───── SOURCE DATA
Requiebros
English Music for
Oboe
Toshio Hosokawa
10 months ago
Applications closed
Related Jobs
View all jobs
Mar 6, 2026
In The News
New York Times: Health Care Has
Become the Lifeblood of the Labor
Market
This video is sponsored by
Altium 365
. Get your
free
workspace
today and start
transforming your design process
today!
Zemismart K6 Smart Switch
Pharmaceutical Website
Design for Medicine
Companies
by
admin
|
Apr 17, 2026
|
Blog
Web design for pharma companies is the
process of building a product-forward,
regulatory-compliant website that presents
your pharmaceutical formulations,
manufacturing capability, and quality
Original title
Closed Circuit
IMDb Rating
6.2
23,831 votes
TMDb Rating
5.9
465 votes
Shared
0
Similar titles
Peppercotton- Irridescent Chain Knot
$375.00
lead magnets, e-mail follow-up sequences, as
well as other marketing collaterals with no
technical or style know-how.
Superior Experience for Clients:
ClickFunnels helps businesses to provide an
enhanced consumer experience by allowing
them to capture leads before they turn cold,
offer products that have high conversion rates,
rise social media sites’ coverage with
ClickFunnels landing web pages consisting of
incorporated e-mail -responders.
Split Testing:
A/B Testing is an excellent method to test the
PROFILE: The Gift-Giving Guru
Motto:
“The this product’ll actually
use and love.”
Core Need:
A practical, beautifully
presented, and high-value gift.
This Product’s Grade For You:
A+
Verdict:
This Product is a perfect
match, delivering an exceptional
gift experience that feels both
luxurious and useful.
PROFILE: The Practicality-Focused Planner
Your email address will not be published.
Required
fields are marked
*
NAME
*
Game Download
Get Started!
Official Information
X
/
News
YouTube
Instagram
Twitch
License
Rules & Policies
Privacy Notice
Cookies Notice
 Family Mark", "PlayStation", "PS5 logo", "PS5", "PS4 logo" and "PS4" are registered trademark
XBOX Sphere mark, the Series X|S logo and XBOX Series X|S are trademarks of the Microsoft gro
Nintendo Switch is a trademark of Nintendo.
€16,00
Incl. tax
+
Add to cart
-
──────────
* **TASK TO CARRY OUT**
Write out exactly the lines that begin at the one containing "enhanced consumer experience by allowing" and continue through the last line of the data, and only those.

* **ANSWER FOR THIS EXERCISE**
enhanced consumer experience by allowing
them to capture leads before they turn cold,
offer products that have high conversion rates,
rise social media sites’ coverage with
ClickFunnels landing web pages consisting of
incorporated e-mail -responders.
Split Testing:
A/B Testing is an excellent method to test the
PROFILE: The Gift-Giving Guru
Motto:
“The this product’ll actually
use and love.”
Core Need:
A practical, beautifully
presented, and high-value gift.
This Product’s Grade For You:
A+
Verdict:
This Product is a perfect
match, delivering an exceptional
gift experience that feels both
luxurious and useful.
PROFILE: The Practicality-Focused Planner
Your email address will not be published.
Required
fields are marked
*
NAME
*
Game Download
Get Started!
Official Information
X
/
News
YouTube
Instagram
Twitch
License
Rules & Policies
Privacy Notice
Cookies Notice
 Family Mark", "PlayStation", "PS5 logo", "PS5", "PS4 logo" and "PS4" are registered trademark
XBOX Sphere mark, the Series X|S logo and XBOX Series X|S are trademarks of the Microsoft gro
Nintendo Switch is a trademark of Nintendo.
€16,00
Incl. tax
+
Add to cart
-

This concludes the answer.